The Angeles Clinic and Research Institute, Santa Monica, CA, USA.

出版信息

Ann Surg Oncol. 2018 Feb;25(2):356-377. doi: 10.1245/s10434-017-6267-7. Epub 2017 Dec 13.

Abstract

PURPOSE

To update the American Society of Clinical Oncology (ASCO)-Society of Surgical Oncology (SSO) guideline for sentinel lymph node (SLN) biopsy in melanoma.

METHODS

An ASCO-SSO panel was formed, and a systematic review of the literature was conducted regarding SLN biopsy and completion lymph node dissection (CLND) after a positive sentinel node in patients with melanoma.

RESULTS

Nine new observational studies, two systematic reviews and an updated randomized controlled trial (RCT) of SLN biopsy, as well as two randomized controlled trials of CLND after positive SLN biopsy, were included.

RECOMMENDATIONS

Routine SLN biopsy is not recommended for patients with thin melanomas that are T1a (non-ulcerated lesions < 0.8 mm in Breslow thickness). SLN biopsy may be considered for thin melanomas that are T1b (0.8 to 1.0 mm Breslow thickness or <0.8 mm Breslow thickness with ulceration) after a thorough discussion with the patient of the potential benefits and risk of harms associated with the procedure. SLN biopsy is recommended for patients with intermediate-thickness melanomas (T2 or T3; Breslow thickness of >1.0 to 4.0 mm). SLN biopsy may be recommended for patients with thick melanomas (T4; > 4.0 mm in Breslow thickness), after a discussion of the potential benefits and risks of harm.
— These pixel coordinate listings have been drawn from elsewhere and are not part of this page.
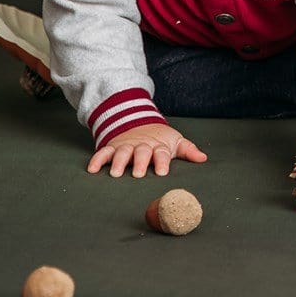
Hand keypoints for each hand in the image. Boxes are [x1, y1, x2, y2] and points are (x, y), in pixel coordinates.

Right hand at [88, 123, 206, 177]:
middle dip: (140, 163)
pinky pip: (104, 152)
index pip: (161, 153)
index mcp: (158, 146)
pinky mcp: (113, 146)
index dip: (162, 162)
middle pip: (141, 153)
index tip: (162, 172)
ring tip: (116, 174)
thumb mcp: (175, 142)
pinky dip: (97, 159)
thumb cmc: (160, 138)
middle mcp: (141, 145)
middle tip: (138, 174)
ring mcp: (126, 145)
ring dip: (119, 162)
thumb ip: (188, 150)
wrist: (139, 121)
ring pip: (122, 152)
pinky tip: (92, 170)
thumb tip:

In the case of a positive SLN biopsy, CLND or careful observation are options for patients with low-risk micrometastatic disease, with due consideration of clinicopathological factors. For higher risk patients, careful observation may be considered only after a thorough discussion with patients about the potential risks and benefits of foregoing CLND. Important qualifying statements outlining relevant clinicopathological factors, and details of the reference patient populations are included within the guideline.

摘要

目的

更新美国临床肿瘤学会(ASCO)-外科肿瘤学会(SSO)关于黑色素瘤前哨淋巴结(SLN)活检的指南。

方法

成立了一个 ASCO-SSO 小组,并对 SLN 活检和阳性前哨淋巴结后行淋巴结清扫术(CLND)的文献进行了系统回顾。

结果

纳入了 9 项新的观察性研究、2 项 SLN 活检的系统评价和更新的随机对照试验(RCT),以及 2 项阳性 SLN 活检后行 CLND 的随机对照试验。

建议

不建议对 T1a 期(非溃疡病变<0.8mm 的 Breslow 厚度)薄型黑色素瘤患者常规进行 SLN 活检。如果与患者进行了充分的讨论,了解了该操作的潜在益处和风险,那么对于 T1b 期(0.8-1.0mm Breslow 厚度或<0.8mm Breslow 厚度伴溃疡)薄型黑色素瘤患者,可考虑进行 SLN 活检。对于中厚度黑色素瘤(T2 或 T3;Breslow 厚度>1.0-4.0mm)患者,建议进行 SLN 活检。对于 T4 期(Breslow 厚度>4.0mm)的厚型黑色素瘤患者,如果讨论了潜在的益处和风险,可以考虑进行 SLN 活检。在前哨淋巴结活检阳性的情况下,对于低危微转移疾病的患者,可以选择 CLND 或密切观察,同时要充分考虑临床病理因素。对于高危患者,只有在与患者充分讨论了避免 CLND 的潜在风险和益处后,才可考虑密切观察。指南中包括了概述相关临床病理因素的重要限定性陈述以及参考患者人群的详细信息。